[[ TASK INPUTS, beginning ]]

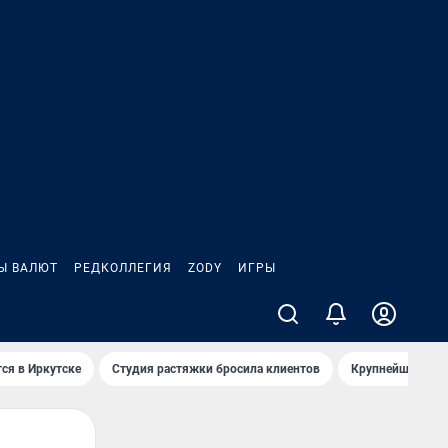
Ы ВАЛЮТ
РЕДКОЛЛЕГИЯ
ZODY
ИГРЫ
ся в Иркутске
Студия растяжки бросила клиентов
Крупнейшие про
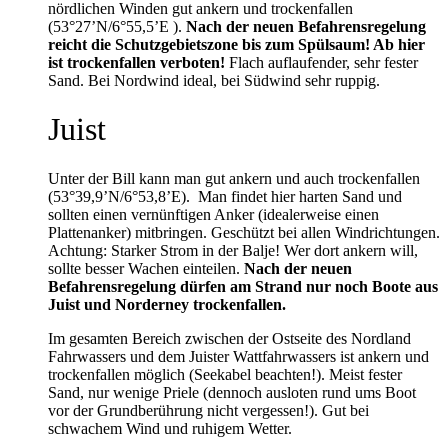
nördlichen Winden gut ankern und trockenfallen
(53°27’N/6°55,5’E ).
Nach der neuen Befahrensregelung
reicht die Schutzgebietszone bis zum Spülsaum! Ab hier
ist trockenfallen verboten!
Flach auflaufender, sehr fester
Sand. Bei Nordwind ideal, bei Südwind sehr ruppig.
Juist
Unter der Bill kann man gut ankern und auch trockenfallen
(53°39,9’N/6°53,8’E). Man findet hier harten Sand und
sollten einen vernünftigen Anker (idealerweise einen
Plattenanker) mitbringen. Geschützt bei allen Windrichtungen.
Achtung: Starker Strom in der Balje! Wer dort ankern will,
sollte besser Wachen einteilen.
Nach der neuen
Befahrensregelung dürfen am Strand nur noch Boote aus
Juist und Norderney trockenfallen.
Im gesamten Bereich zwischen der Ostseite des Nordland
Fahrwassers und dem Juister Wattfahrwassers ist ankern und
trockenfallen möglich (Seekabel beachten!). Meist fester
Sand, nur wenige Priele (dennoch ausloten rund ums Boot
vor der Grundberührung nicht vergessen!). Gut bei
schwachem Wind und ruhigem Wetter.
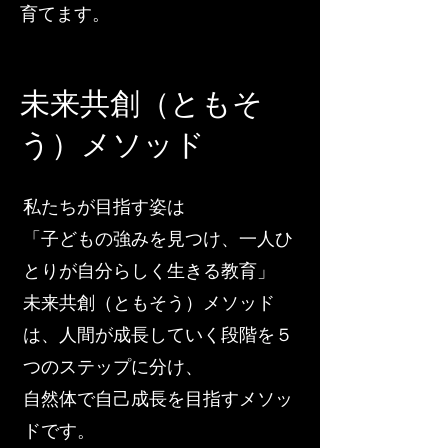
育てます。
未来共創（ともそ
う）メソッド
私たちが目指す姿は
「子どもの強みを見つけ、一人ひ
とりが自分らしく生きる教育」
未来共創（ともそう）メソッド
は、人間が成長していく段階を５
つのステップに分け、
自然体で自己成長を目指すメソッ
ドです。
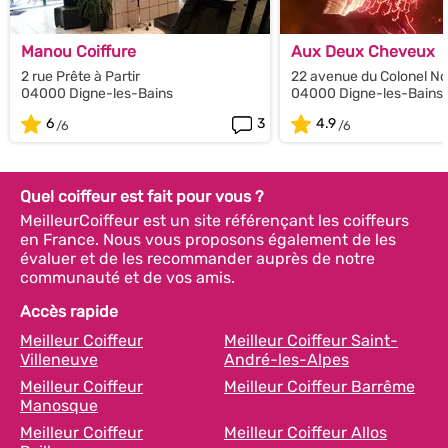
Manou Coiffure
Aux Deux Cheveux
2 rue Prête à Partir
22 avenue du Colonel No
04000 Digne-les-Bains
04000 Digne-les-Bains
6
3
4.9
Quel coiffeur est fait pour vous ?
MeilleurCoiffeur est un site référençant les coiffeurs
en France. Nous vous proposons également de les
évaluer et de les recommander auprès de notre
communauté et de vos amis.
Accès rapide
Meilleur Coiffeur
Meilleur Coiffeur Saint-
Villeneuve
André-les-Alpes
Meilleur Coiffeur
Meilleur Coiffeur Barrême
Manosque
Meilleur Coiffeur
Meilleur Coiffeur Allos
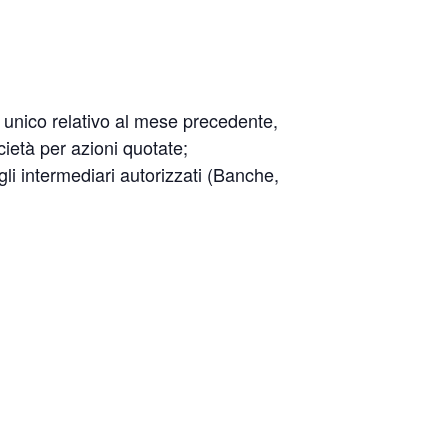
o unico relativo al mese precedente,
ocietà per azioni quotate;
gli intermediari autorizzati (Banche,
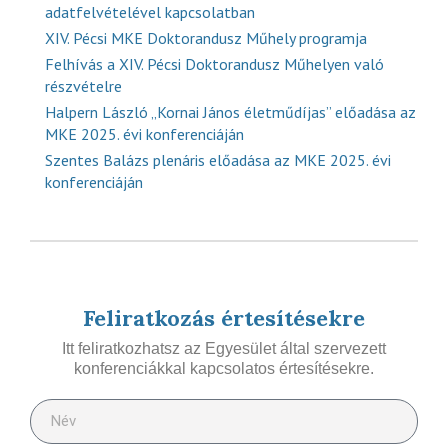
adatfelvételével kapcsolatban
XIV. Pécsi MKE Doktorandusz Műhely programja
Felhívás a XIV. Pécsi Doktorandusz Műhelyen való
részvételre
Halpern László „Kornai János életműdíjas” előadása az
MKE 2025. évi konferenciáján
Szentes Balázs plenáris előadása az MKE 2025. évi
konferenciáján
Feliratkozás értesítésekre
Itt feliratkozhatsz az Egyesület által szervezett
konferenciákkal kapcsolatos értesítésekre.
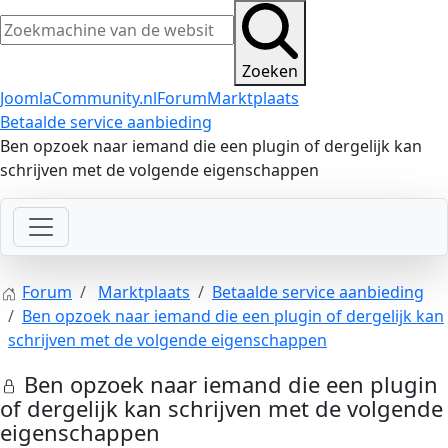
Zoeken
JoomlaCommunity.nl
Forum
Marktplaats
Betaalde service aanbieding
Ben opzoek naar iemand die een plugin of dergelijk kan
schrijven met de volgende eigenschappen
Forum
Marktplaats
Betaalde service aanbieding
Ben opzoek naar iemand die een plugin of dergelijk kan
schrijven met de volgende eigenschappen
Ben opzoek naar iemand die een plugin
of dergelijk kan schrijven met de volgende
eigenschappen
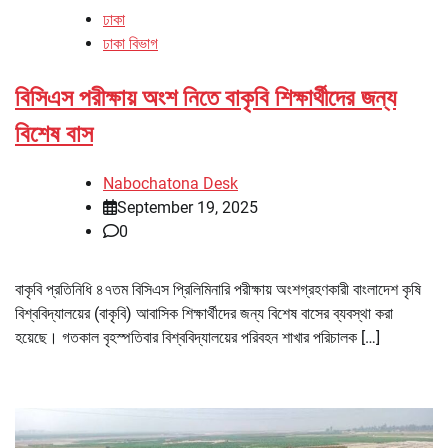
ঢাকা
ঢাকা বিভাগ
বিসিএস পরীক্ষায় অংশ নিতে বাকৃবি শিক্ষার্থীদের জন্য
বিশেষ বাস
Nabochatona Desk
September 19, 2025
0
বাকৃবি প্রতিনিধি ৪৭তম বিসিএস প্রিলিমিনারি পরীক্ষায় অংশগ্রহণকারী বাংলাদেশ কৃষি
বিশ্ববিদ্যালয়ের (বাকৃবি) আবাসিক শিক্ষার্থীদের জন্য বিশেষ বাসের ব্যবস্থা করা
হয়েছে। গতকাল বৃহস্পতিবার বিশ্ববিদ্যালয়ের পরিবহন শাখার পরিচালক […]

[[ TASK INPUTS, end ]]

- **WHAT IS BEING ASKED**
Quote the lines word for word, starting from the first one and ending with the line containing "Крупнейшие про", both included. Leave the pictures out of your answer.

- **SOLUTION TO THIS EXERCISE**
Ы ВАЛЮТ
РЕДКОЛЛЕГИЯ
ZODY
ИГРЫ
ся в Иркутске
Студия растяжки бросила клиентов
Крупнейшие про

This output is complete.